Clean Air, Better Brain
On The Rundown, personalized coaching gets an app, pollution decreases the brain benefits of exercise and drops may not be the only way to relieve dry, itchy eyes.
Remote Coach. The Givego app uses video-analysis tools to let amateur athletes get personalized tips and advice from world-class athletes and experts. After uploading a 20-second video of yourself doing your activity, you describe what you’re working on and connect with a coach who will send you a slow motion video analysis of your submission with voiceover, drawing and full annotation. The app has professionals in a range of different sports and pricing is per session or subscription fee.
Clean Air, Better Brain. According to two new large-scale studies, exercising in polluted air mostly cancels the brain benefits you get from a workout. For the first study, researchers from the University of Arizona and the University of Southern California examined records for 8,600 middle-aged British adults enrolled in the UK Biobank. (The Biobank holds extensive demographic and health data on more than 500,000 British adults).
The scientists focused on people who had worn activity monitors for a week, had a brain scan, and typically chose a vigorous form of exercise, like running, which meant they breathed heavily and consequently drew in more air pollutants. For comparison, they included people who had never worked out intensely. The final step was to use established air quality standards to estimate air pollution levels where the people lived and compare everyone’s brain scans.
The researchers discovered that people who lived and exercised in areas with even moderate air pollution had smaller gray matter volume (the brain’s essential working neurons) and more white matter lesions (when cells that connect and support neurons shrink and fray) than those who lived and exercised away from pollution, even when their workouts were similar.
The same researchers conducted a follow-up study, repeating parts of the experiment with another 35,562 older Biobank participants, comparing exercise habits, pollution levels where they lived and diagnoses of dementia. The data indicated that if the local air was clean, the more people exercised, the less likely they were to develop dementia. Their long-term risk of dementia increased if the air was moderately polluted, whether or not they exercised.

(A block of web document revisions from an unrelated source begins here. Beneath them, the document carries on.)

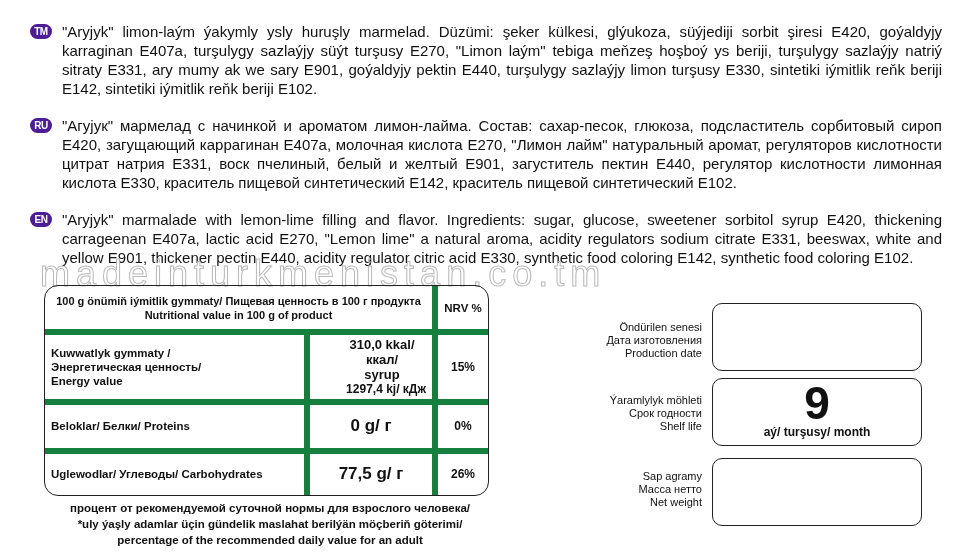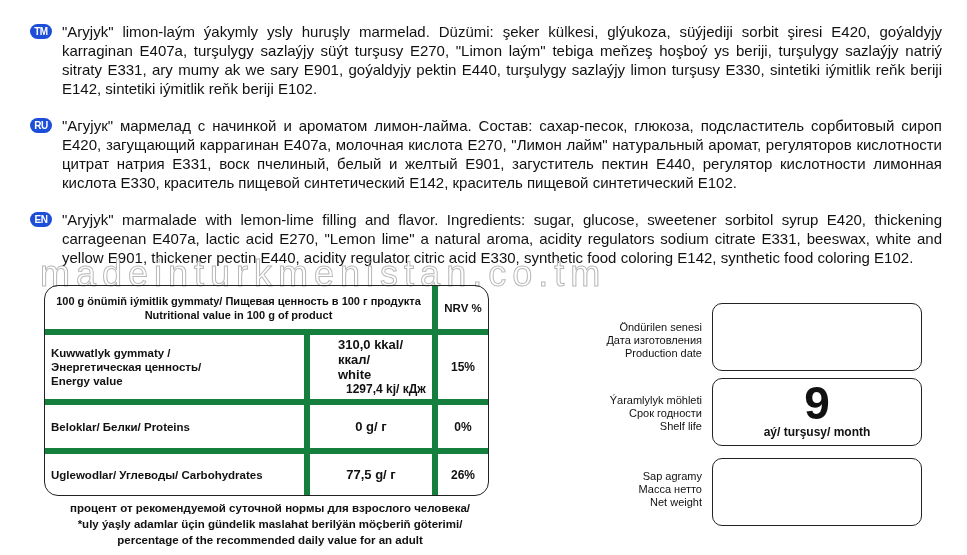--- a/index.html
+++ b/index.html
@@ -11,7 +11,7 @@
     .badge {
       position: absolute; left: 0; top: 2px;
       width: 22px; height: 15px; border-radius: 8px;
-      background: #1d4ed8; color: #fff;
+      background: #4c1d95; color: #fff;
       font-size: 10px; font-weight: bold; line-height: 15px; text-align: center;
       letter-spacing: -0.5px;
     }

It’s important to note that while the studies show links between polluted air, exercise and brain health, they cannot prove that pollution directly prevents the brain benefits of exercise or how this might happen. But, the results do suggest that air quality influences a workout and for the wellbeing of our brains, we should try not to exercise in bad air.
Hold the Eye Drops. If you suffer from dry, itchy eyes, researchers say moving more could bring relief. When we blink, our eyes are covered in a tear film that hydrates the ocular surface and protects against irritants. The surface can develop dry spots, which cause itchiness, stinging or burning sensations when any part of the tear film becomes unstable. A typical treatment is eye drops but a team from the University of Waterloo, Ontario, Canada set out to discover whether physical activity could be an effective alternative to preventing dryness.
The study divided 52 participants into an athlete and non-athlete group. The athlete group exercised on a treadmill five times per week. The non-athlete group exercised once per week. Researchers, including experts from the University of Cape Coast in Ghana, conducted visual examinations to assess tear secretion and tear break-up time before and five minutes after each exercise session. All participants showed a boost in tear quantity and tear film stability after a workout but those in the athletic group experienced the largest increase.